▶ _TEXT DES DOKUMENTS_
= = =

Nein, das Anliegen der Konzilsväter wurde bisher nicht verwirklicht. Auffällig ist, dass die vorkonziliare Generation deutlich bibelfester ist .... Auch wenn sie nicht die komplette Bibel kennt.
"Es forderte alle Glieder der Kirche auf, sich selbstbewusst und ohne innere Vorbehalte mit den Fragen der Gesellschaft und der Kultur zu beschäftigen." Daraus wurde ein, die Meinungen der Gesellschaft möglichst 1:1 zu übernehmen und den Glauben so "neu auszulegen", dass er die vorherrschenden gesellschaftlichen Meinungen bestätigt. Von Selbstbewusstsein keine Rede: "Ich bin zwar katholisch, aber in Wirklichkeit bin ich genauso wie sie und lehne alles spezifisch Katholisch ab, besonders alle Lehrmeinungen." ist das neue Credo geworden.

= = =

▶ _ANGEZEIGTE INFORMATIONEN_
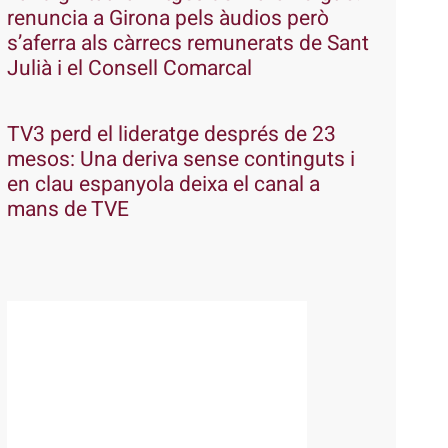
renuncia a Girona pels àudios però
s’aferra als càrrecs remunerats de Sant
Julià i el Consell Comarcal
TV3 perd el lideratge després de 23
mesos: Una deriva sense continguts i
en clau espanyola deixa el canal a
mans de TVE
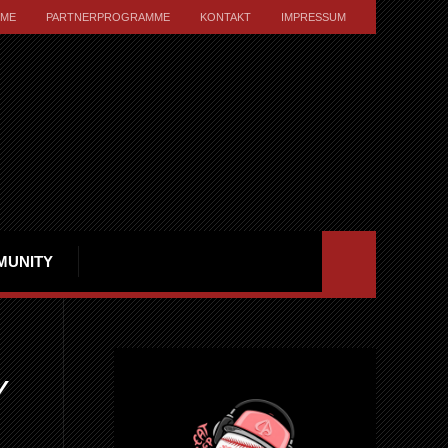
ME
PARTNERPROGRAMME
KONTAKT
IMPRESSUM
MUNITY
Y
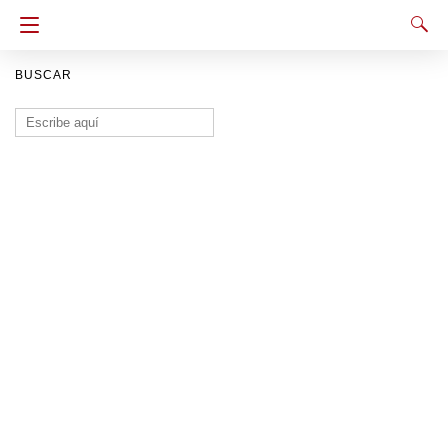
BUSCAR
Buscar:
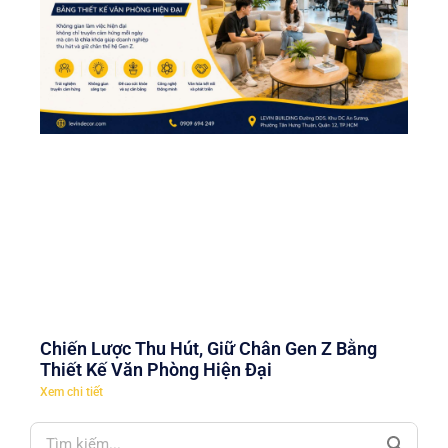
Chiến Lược Thu Hút, Giữ Chân Gen Z Bằng
Thiết Kế Văn Phòng Hiện Đại
Xem chi tiết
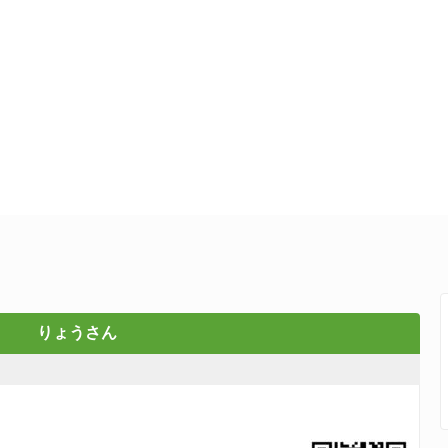
りょうさん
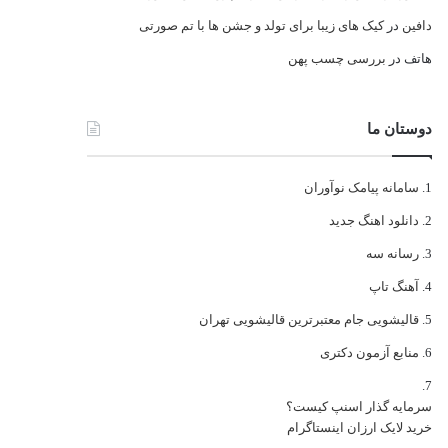
دافین
در
کیک های زیبا برای تولد و جشن ها با تم صورتی
هاتف
در
بررسی چسب پهن
دوستان ما
سامانه پیامک نوآوران
دانلود اهنگ جدید
رسانه سه
آهنگ تاپ
قالیشویی جام معتبرترین قالیشویی تهران
منابع آزمون دکتری
سرمایه گذار اسنپ کیست؟
خرید لایک ارزان اینستاگرام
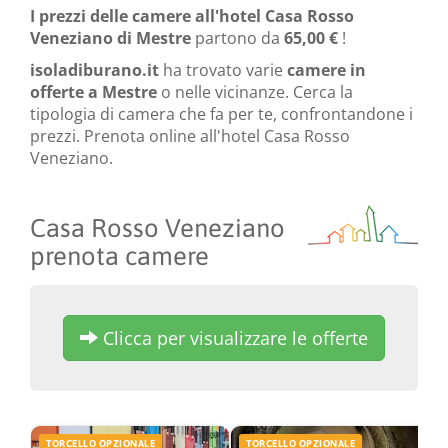
I prezzi delle camere all'hotel Casa Rosso
Veneziano di Mestre
partono da
65,00 €
!
isoladiburano.it
ha trovato varie
camere in
offerte a Mestre
o nelle vicinanze. Cerca la
tipologia di camera che fa per te, confrontandone i
prezzi. Prenota online all'hotel Casa Rosso
Veneziano.
Casa Rosso Veneziano
prenota camere
Clicca per visualizzare le offerte
TORCELLO OPZIONALE
TORCELLO OPZIONALE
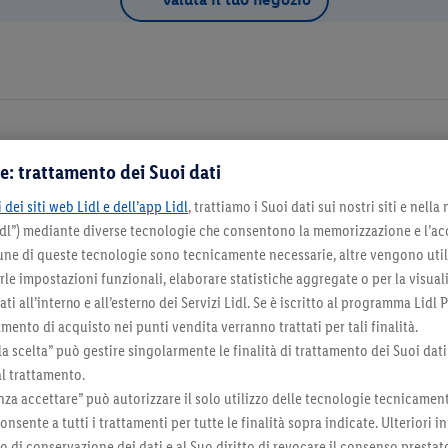
e: trattamento dei Suoi dati
Dettagli d
 dei siti web Lidl e dell’app Lidl
, trattiamo i Suoi dati sui nostri siti e nella
Lidl”) mediante diverse tecnologie che consentono la memorizzazione e l’ac
na come negozio preferito
cune di queste tecnologie sono tecnicamente necessarie, altre vengono util
irle impostazioni funzionali, elaborare statistiche aggregate o per la visua
ti all’interno e all’esterno dei Servizi Lidl. Se è iscritto al programma Lidl P
mento di acquisto nei punti vendita verranno trattati per tali finalità.
la scelta” può gestire singolarmente le finalità di trattamento dei Suoi dati
Seleziona come negozio preferito
al trattamento.
za accettare” può autorizzare il solo utilizzo delle tecnologie tecnicamen
onsente a tutti i trattamenti per tutte le finalità sopra indicate. Ulteriori
do di conservazione dei dati e al Suo diritto di revocare il consenso prestat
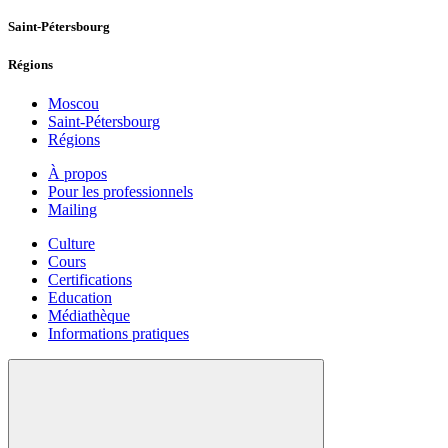
Saint-Pétersbourg
Régions
Moscou
Saint-Pétersbourg
Régions
À propos
Pour les professionnels
Mailing
Culture
Cours
Certifications
Education
Médiathèque
Informations pratiques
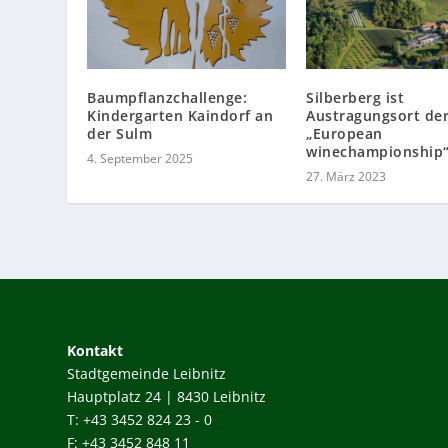
Baumpflanzchallenge:
Silberberg ist
Kindergarten Kaindorf an
Austragungsort de
der Sulm
„European
winechampionship“
4. September 2025
27. März 2023
Kontakt
Stadtgemeinde Leibnitz
Hauptplatz 24 | 8430 Leibnitz
T: +43 3452 824 23 - 0
F: +43 3452 848 11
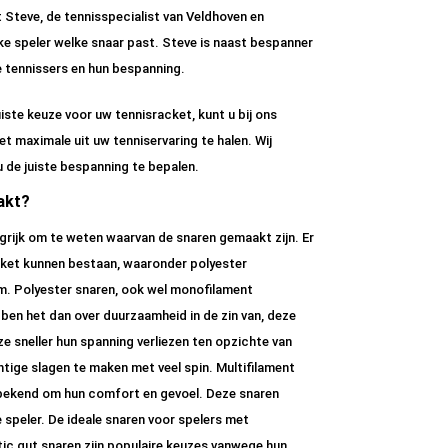
Steve, de tennisspecialist van Veldhoven en
lke speler welke snaar past. Steve is naast bespanner
e tennissers en hun bespanning.
iste keuze voor uw tennisracket, kunt u bij ons
et maximale uit uw tenniservaring te halen. Wij
 de juiste bespanning te bepalen.
akt?
angrijk om te weten waarvan de snaren gemaakt zijn. Er
acket kunnen bestaan, waaronder polyester
rm. Polyester snaren, ook wel monofilament
en het dan over duurzaamheid in de zin van, deze
ze sneller hun spanning verliezen ten opzichte van
tige slagen te maken met veel spin. Multifilament
 bekend om hun comfort en gevoel. Deze snaren
 speler. De ideale snaren voor spelers met
tic gut snaren zijn populaire keuzes vanwege hun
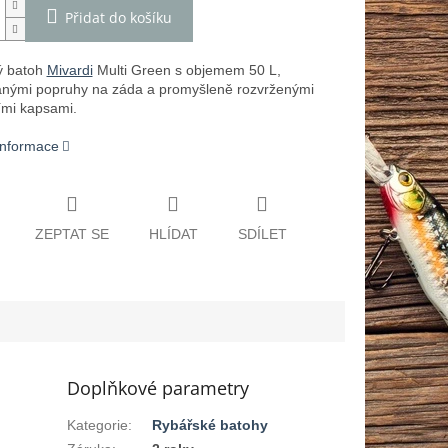
Přidat do košíku
ý batoh
Mivardi
Multi Green s objemem 50 L,
anými popruhy na záda a promyšleně rozvrženými
mi kapsami.
 informace
ZEPTAT SE
HLÍDAT
SDÍLET
Doplňkové parametry
Kategorie
:
Rybářské batohy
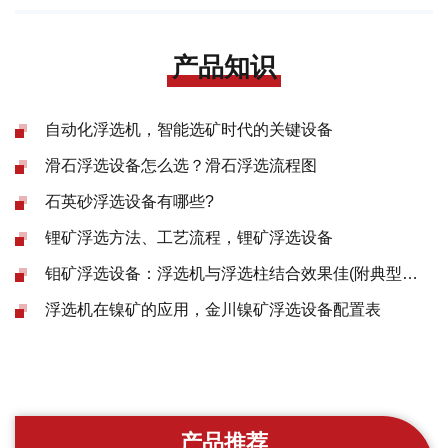
产品知识
自动化浮选机，智能选矿时代的关键设备
滑石浮选设备怎么选？滑石浮选流程图
石英砂浮选设备有哪些?
锂矿浮选方法、工艺流程，锂矿浮选设备
钼矿浮选设备：浮选机与浮选柱结合效果佳(附典型案例)
浮选机在镍矿的应用，金川镍矿浮选设备配置表
产品推荐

= = =

▶ _ZU BEARBEITENDE AUFGABE_
Zitieren Sie aus dem Text über das Konzil wortgetreu die Passage, die mit „Nein, das Anliegen“ beginnt und mit „neue Credo geworden.“ endet. Die Einträge werden für die Bearbeitung nicht benötigt.

▶ _ERGEBNIS DER AUFGABE_
Nein, das Anliegen der Konzilsväter wurde bisher nicht verwirklicht. Auffällig ist, dass die vorkonziliare Generation deutlich bibelfester ist .... Auch wenn sie nicht die komplette Bibel kennt.
"Es forderte alle Glieder der Kirche auf, sich selbstbewusst und ohne innere Vorbehalte mit den Fragen der Gesellschaft und der Kultur zu beschäftigen." Daraus wurde ein, die Meinungen der Gesellschaft möglichst 1:1 zu übernehmen und den Glauben so "neu auszulegen", dass er die vorherrschenden gesellschaftlichen Meinungen bestätigt. Von Selbstbewusstsein keine Rede: "Ich bin zwar katholisch, aber in Wirklichkeit bin ich genauso wie sie und lehne alles spezifisch Katholisch ab, besonders alle Lehrmeinungen." ist das neue Credo geworden.